### WORK INSTRUCTIONS
Only the lines below, from the one with "От заводчиков" through the one with "Все продавцы", are to be written out, exactly.

### RECORDS SUPPLIED
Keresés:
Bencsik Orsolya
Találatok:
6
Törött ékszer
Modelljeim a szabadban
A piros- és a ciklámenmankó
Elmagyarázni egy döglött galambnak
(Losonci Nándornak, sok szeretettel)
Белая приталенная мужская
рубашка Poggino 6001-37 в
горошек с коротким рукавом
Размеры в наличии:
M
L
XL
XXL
--
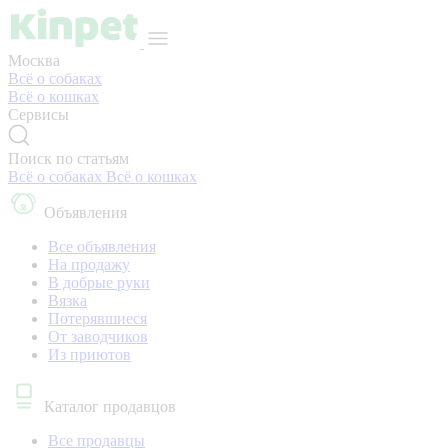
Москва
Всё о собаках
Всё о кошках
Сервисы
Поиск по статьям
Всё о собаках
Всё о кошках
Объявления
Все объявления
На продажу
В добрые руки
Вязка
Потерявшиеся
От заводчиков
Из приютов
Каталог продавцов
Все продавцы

### RESPONSE TO THE EXERCISE
От заводчиков
Из приютов
Каталог продавцов
Все продавцы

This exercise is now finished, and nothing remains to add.